Warner Bros. Discovery to ‘Significantly Reduce’ David Zaslav’s Annual Pay After Split
The move comes after shareholders rejected the chief executive's $51.9 million pay package for 2024 The post Warner Bros. Discovery to ‘Significantly Reduce’ David Zaslav’s Annual Pay After Split appeared first on TheWrap.

After shareholders rejected David Zaslav’s $51.9 million pay package for 2024, Warner Bros. Discovery’s says it will “significantly reduce” CEO David Zaslav’s annual compensation following the split of its global linear network and studios & streaming businesses in mid-2026.
Per a Monday filing with the U.S. Securities and Exchange Commission, WBD will lower Zaslav’s annual cash compensation opportunity and shift the mix in his pay towards long-term incentives. As part of this change, the company will no longer specify performance metric weighting that applies to the annual cash incentive opportunity, annual performance equity awards or performance periods for the annual performance equity awards.
Zaslav will also receive a one-time inducement designed to “incentivize the successful completion of the Separation and stockholder value creation.” Additionally, the compensation committee also adopted a “double-trigger cash severance” provision for Zaslav in the event of a change in control transaction.
“We structured the new compensation packages to address shareholders’ feedback by fostering pay-for-performance alignment, ensuring industry-standard pay structures, and incentivizing contributions to position the two new leading media companies for success and shareholder value creation,” WBD board chairman Samuel A. Di Piazza, Jr. said in a statement.
Upon completion of the separation, Zaslav will become CEO of Streaming & Studios. Under his contract that runs through Dec. 31, 2030, he will receive a $3 million base salary per year and his annual cash bonus opportunity will be reduced to $6 million, with the actual payout based on the achievement of performance goals set by the compensation committee. The annual bonus payout is subject to a cap of 200% of the target amount.
Zaslav will also be eligible for annual equity awards with a target value of $15.5 million in the first year and will be reduced to an annual target value of $7.5 million per year thereafter.
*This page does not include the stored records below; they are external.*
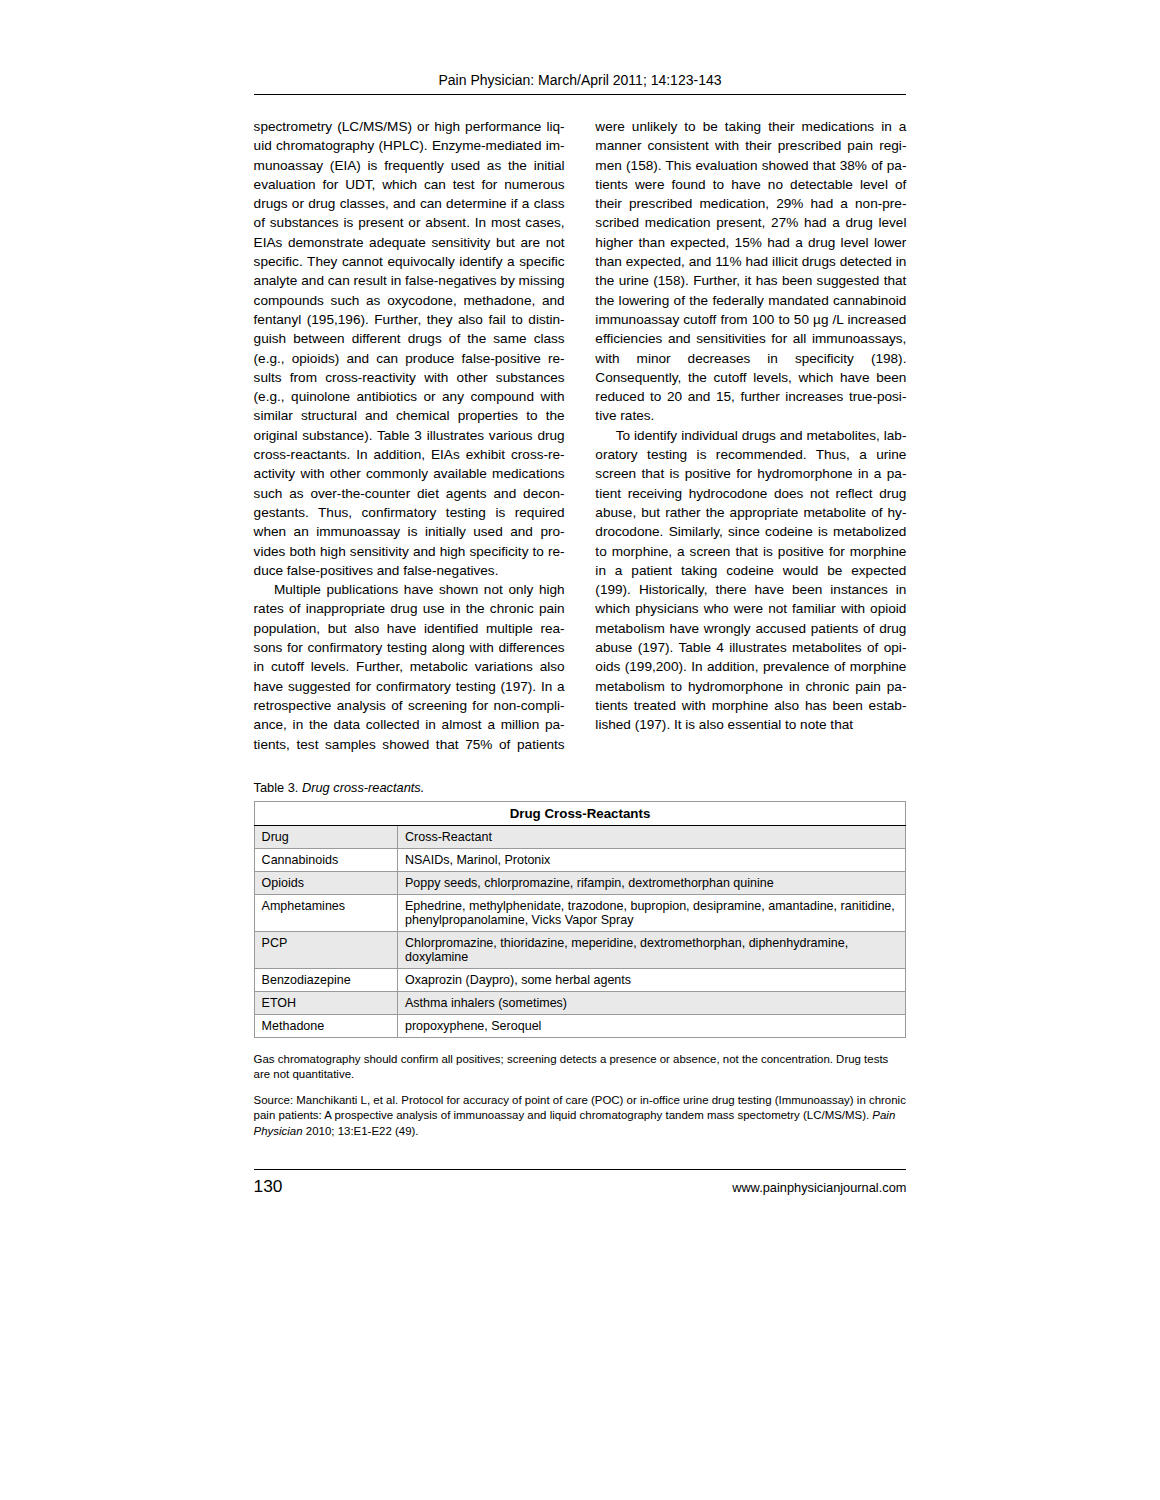Pain Physician: March/April 2011; 14:123-143
spectrometry (LC/MS/MS) or high performance liquid chromatography (HPLC). Enzyme-mediated immunoassay (EIA) is frequently used as the initial evaluation for UDT, which can test for numerous drugs or drug classes, and can determine if a class of substances is present or absent. In most cases, EIAs demonstrate adequate sensitivity but are not specific. They cannot equivocally identify a specific analyte and can result in false-negatives by missing compounds such as oxycodone, methadone, and fentanyl (195,196). Further, they also fail to distinguish between different drugs of the same class (e.g., opioids) and can produce false-positive results from cross-reactivity with other substances (e.g., quinolone antibiotics or any compound with similar structural and chemical properties to the original substance). Table 3 illustrates various drug cross-reactants. In addition, EIAs exhibit cross-reactivity with other commonly available medications such as over-the-counter diet agents and decongestants. Thus, confirmatory testing is required when an immunoassay is initially used and provides both high sensitivity and high specificity to reduce false-positives and false-negatives.
Multiple publications have shown not only high rates of inappropriate drug use in the chronic pain population, but also have identified multiple reasons for confirmatory testing along with differences in cutoff levels. Further, metabolic variations also have suggested for confirmatory testing (197). In a retrospective analysis of screening for non-compliance, in the data collected in almost a million patients, test samples showed that 75% of patients were unlikely to be taking their medications in a manner consistent with their prescribed pain regimen (158). This evaluation showed that 38% of patients were found to have no detectable level of their prescribed medication, 29% had a non-prescribed medication present, 27% had a drug level higher than expected, 15% had a drug level lower than expected, and 11% had illicit drugs detected in the urine (158). Further, it has been suggested that the lowering of the federally mandated cannabinoid immunoassay cutoff from 100 to 50 µg /L increased efficiencies and sensitivities for all immunoassays, with minor decreases in specificity (198). Consequently, the cutoff levels, which have been reduced to 20 and 15, further increases true-positive rates.
To identify individual drugs and metabolites, laboratory testing is recommended. Thus, a urine screen that is positive for hydromorphone in a patient receiving hydrocodone does not reflect drug abuse, but rather the appropriate metabolite of hydrocodone. Similarly, since codeine is metabolized to morphine, a screen that is positive for morphine in a patient taking codeine would be expected (199). Historically, there have been instances in which physicians who were not familiar with opioid metabolism have wrongly accused patients of drug abuse (197). Table 4 illustrates metabolites of opioids (199,200). In addition, prevalence of morphine metabolism to hydromorphone in chronic pain patients treated with morphine also has been established (197). It is also essential to note that
Table 3. Drug cross-reactants.
| Drug Cross-Reactants |
| --- |
| Drug | Cross-Reactant |
| Cannabinoids | NSAIDs, Marinol, Protonix |
| Opioids | Poppy seeds, chlorpromazine, rifampin, dextromethorphan quinine |
| Amphetamines | Ephedrine, methylphenidate, trazodone, bupropion, desipramine, amantadine, ranitidine, phenylpropanolamine, Vicks Vapor Spray |
| PCP | Chlorpromazine, thioridazine, meperidine, dextromethorphan, diphenhydramine, doxylamine |
| Benzodiazepine | Oxaprozin (Daypro), some herbal agents |
| ETOH | Asthma inhalers (sometimes) |
| Methadone | propoxyphene, Seroquel |
Gas chromatography should confirm all positives; screening detects a presence or absence, not the concentration. Drug tests are not quantitative.
Source: Manchikanti L, et al. Protocol for accuracy of point of care (POC) or in-office urine drug testing (Immunoassay) in chronic pain patients: A prospective analysis of immunoassay and liquid chromatography tandem mass spectometry (LC/MS/MS). Pain Physician 2010; 13:E1-E22 (49).
130
www.painphysicianjournal.com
Half of the value of any annual equity grant will be in the form of performance-based restrictive stock units, while the other half will be in the form of time-based restrictive stock units. In the first year of the separation, the annual target bonus will be prorated and Zaslav will only receive one annual equity award for the year.
On June 12, he received a stock option award consisting of 20,898,776 shares in the form of 60% performance-vesting stock options and 40% time-based stock options. The performance based options, which are divided into three tranches of 4,179,755 shares each, will be based on the following targets being reached by June 12, 2030:
- Tranche A: achievement over a period of 30 consecutive days of a volume-weighted average stock price (a “VWAP Price”) equal to or exceeding 120% of the exercise price ($12.19)
- Tranche B: achievement of a VWAP price equal to or exceeding 150% of the exercise price ($15.24)
- Tranche C: achievement of a VWAP price equal to or exceeding 165% of the exercise price ($16.76)
Additionally, he’ll receive an option award for 3,052,734 shares on Jan. 2, 2026, which will be subject to the same split of performance-vesting and time-based vesting conditions, provided that he remains employed on that date. 92% of the stock option grant is subject to forfeiture if a separation or a qualifying transaction does not occur prior to Dec. 31, 2026. If WBD’s stock price exceeds $10.16 per share on Jan. 2, Zaslav will receive additional awards to address lost economic value attributable to the higher exercise price.
Under the new agreement, Zaslav will no longer have a “walk away right,” which allows him to voluntarily terminate his employment between 30 and 60 days following a change in control and receive substantial severance benefits.
Zaslav will continue to be required to hold 1.5 million WBD shares until the separation and an equivalent number of shares of Streaming & Studios following the separation.
Prior to the separation, Zaslav will be eligible for the same employee benefits that he was entitled to under the prior agreement. Those benefits include four weeks of vacation per year, insurance and retirement plans, a car allowance of $1,400 per month and use of a company-provided or other private aircraft for up to 125 hours of personal use per year. If the separation doesn’t occur, those benefits will be available through Dec. 31, 2027.